Monday, January 17, 2011

Harrahs Weekly Poker Donkley 1.12.11 Part Three

Continued from the previous two posts but you probably deduced that since this is titled part three...

We get to the final Texas Hold'em table and Merle Bourgeois gets seated to my left. I don’t know Merle well but he’s a funny and nice guy when we have talked, and enough people that I know pretty well really like him, so he's okay in my book. I took a snapshot of him for the GCP page because he was a good enough sport to do it after he chopped the tournament. If you need a visual go there. Ugh, that came out short of ickey. Let's just leave it at he knows how to play poker and move on.

In fairly short order, we knocked off two players to get into the money. Merle was a bit of a short stack at the time. They said an even chop would get us all $600. I had a goal of at least $500 so I was going to be willing to share. One gentleman refused it. He wanted Merle and another to get lost before divvying up the prize pool. I didn’t blame him, but from the payouts I deduced we’d only get $56 more losing one player and $68 for the next guy.

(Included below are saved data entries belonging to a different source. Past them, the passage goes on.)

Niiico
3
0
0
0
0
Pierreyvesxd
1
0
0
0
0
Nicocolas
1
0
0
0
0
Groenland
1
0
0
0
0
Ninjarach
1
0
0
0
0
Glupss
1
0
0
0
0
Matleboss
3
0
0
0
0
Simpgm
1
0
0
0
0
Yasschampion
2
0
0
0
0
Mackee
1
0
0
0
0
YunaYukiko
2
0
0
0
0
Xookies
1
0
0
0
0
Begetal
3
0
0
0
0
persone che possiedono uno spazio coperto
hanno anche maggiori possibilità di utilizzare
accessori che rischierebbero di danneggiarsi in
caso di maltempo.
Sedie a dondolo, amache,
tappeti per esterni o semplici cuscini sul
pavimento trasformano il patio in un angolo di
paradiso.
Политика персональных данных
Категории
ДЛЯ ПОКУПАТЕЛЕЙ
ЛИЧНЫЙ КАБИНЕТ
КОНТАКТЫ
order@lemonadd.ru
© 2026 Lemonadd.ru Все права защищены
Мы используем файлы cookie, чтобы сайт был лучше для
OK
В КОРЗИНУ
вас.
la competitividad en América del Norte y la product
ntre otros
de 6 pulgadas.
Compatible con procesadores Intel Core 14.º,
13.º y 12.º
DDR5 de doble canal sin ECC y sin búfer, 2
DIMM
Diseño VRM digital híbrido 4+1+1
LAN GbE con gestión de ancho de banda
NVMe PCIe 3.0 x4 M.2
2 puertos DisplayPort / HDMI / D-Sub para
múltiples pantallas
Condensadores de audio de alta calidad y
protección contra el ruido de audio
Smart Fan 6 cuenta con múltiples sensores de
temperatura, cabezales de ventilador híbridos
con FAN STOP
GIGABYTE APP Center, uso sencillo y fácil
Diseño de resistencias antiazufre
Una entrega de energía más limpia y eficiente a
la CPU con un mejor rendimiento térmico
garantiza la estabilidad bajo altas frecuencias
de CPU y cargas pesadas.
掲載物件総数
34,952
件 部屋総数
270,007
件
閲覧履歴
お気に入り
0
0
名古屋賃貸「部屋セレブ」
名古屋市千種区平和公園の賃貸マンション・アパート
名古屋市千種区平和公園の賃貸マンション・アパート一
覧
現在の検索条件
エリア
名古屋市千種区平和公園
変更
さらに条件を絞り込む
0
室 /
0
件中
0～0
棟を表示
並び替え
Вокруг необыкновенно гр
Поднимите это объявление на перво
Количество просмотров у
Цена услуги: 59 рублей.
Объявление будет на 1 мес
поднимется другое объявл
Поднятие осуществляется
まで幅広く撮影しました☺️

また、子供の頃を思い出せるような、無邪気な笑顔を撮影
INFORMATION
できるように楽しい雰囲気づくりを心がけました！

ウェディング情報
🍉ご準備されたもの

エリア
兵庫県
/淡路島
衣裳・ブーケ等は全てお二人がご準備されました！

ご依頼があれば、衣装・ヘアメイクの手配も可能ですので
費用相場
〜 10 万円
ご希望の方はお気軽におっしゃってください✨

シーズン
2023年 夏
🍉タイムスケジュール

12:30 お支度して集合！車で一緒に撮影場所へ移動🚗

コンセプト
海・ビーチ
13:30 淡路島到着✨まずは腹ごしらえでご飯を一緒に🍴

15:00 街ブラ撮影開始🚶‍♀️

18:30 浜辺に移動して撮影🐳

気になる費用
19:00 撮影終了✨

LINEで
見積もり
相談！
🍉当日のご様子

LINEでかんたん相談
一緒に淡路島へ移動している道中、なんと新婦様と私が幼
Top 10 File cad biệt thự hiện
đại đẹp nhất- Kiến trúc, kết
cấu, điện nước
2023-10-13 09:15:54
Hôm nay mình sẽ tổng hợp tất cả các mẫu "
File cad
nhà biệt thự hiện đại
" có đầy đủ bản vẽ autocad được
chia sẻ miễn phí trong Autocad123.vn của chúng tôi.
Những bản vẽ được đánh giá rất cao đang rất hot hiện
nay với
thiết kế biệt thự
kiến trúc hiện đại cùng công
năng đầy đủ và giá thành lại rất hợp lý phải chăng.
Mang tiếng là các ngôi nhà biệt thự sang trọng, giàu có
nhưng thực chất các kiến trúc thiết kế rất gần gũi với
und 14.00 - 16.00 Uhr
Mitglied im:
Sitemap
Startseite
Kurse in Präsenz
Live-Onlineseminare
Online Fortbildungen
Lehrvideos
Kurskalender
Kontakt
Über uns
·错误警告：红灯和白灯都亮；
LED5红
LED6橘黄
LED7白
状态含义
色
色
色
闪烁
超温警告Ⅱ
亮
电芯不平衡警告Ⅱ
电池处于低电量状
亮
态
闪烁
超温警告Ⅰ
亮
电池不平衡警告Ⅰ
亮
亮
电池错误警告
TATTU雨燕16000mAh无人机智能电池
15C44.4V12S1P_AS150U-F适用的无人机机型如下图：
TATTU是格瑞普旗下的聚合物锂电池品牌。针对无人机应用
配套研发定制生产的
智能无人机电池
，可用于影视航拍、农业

All of us were even in chips so seemed a lot to risk, almost third place money, to win $124 more. The real benefit for outlasting short stacks was going to be getting rid of 5th and 6th, I thought.

Still, the guy didn’t want to chop so fair was fair. I folded a lot because he tipped his hand he’d be willing to chop later and I had chips to spare. Then, Merle was under the gun and shoved, folded to me in the big blind. It was barely double the bet.

I was conflicted, part of me wanted to just give Merle a walk, but I didn’t want to collude or cheat the other players out of money by folding when I shouldn’t. Also, we were pretty open about our friendliness as we chatted at the table so I realized that even if I could rationalize a fold, there would be at least be the appearance of collusion. I felt compelled to call. So when I saw a deuce I hated it.

Especially as other big stacks had tried to eliminate the shorties. I flipped over a king next which was even worse. In that spot I’d much rather deuce three than deuce-ace or deuce-king because I’m so dominated by so many hands Merle shoves with under the gun.

Lots of players shove any two cards under the gun, because if they are so short they recognize the value of fighting against the blinds rather than being in the blinds and having to call off. I don’t know if Merle thinks that way, but I did know he has solid hand selection and was showing only premiums in the time I was there.

So, eventually I call not wanting to wrong the table. The weird thing was, I asked myself if I would call if it wasn’t Merle and I decided I might find a fold there. I was going to wait for the chop, so chips were precious at that point. If I were playing for the win, I call in a heartbeat. Still, I called because I thought the table would think I was up to no good by folding.

As soon as I did call, two or three players chastised me for taking so long, including the guy who didn’t want to chop. Merle turned over something like AQ. I don’t think the second card was quite as good as a Queen but it was irrelevant as it was much higher than my 2. Also it was within range of his Ace to get additional minimal odds for me to hit a king and him make a broadway straight. Merle survived the flop, turn, and river despite my live hand. I was happy for him, though a little pissed about donating.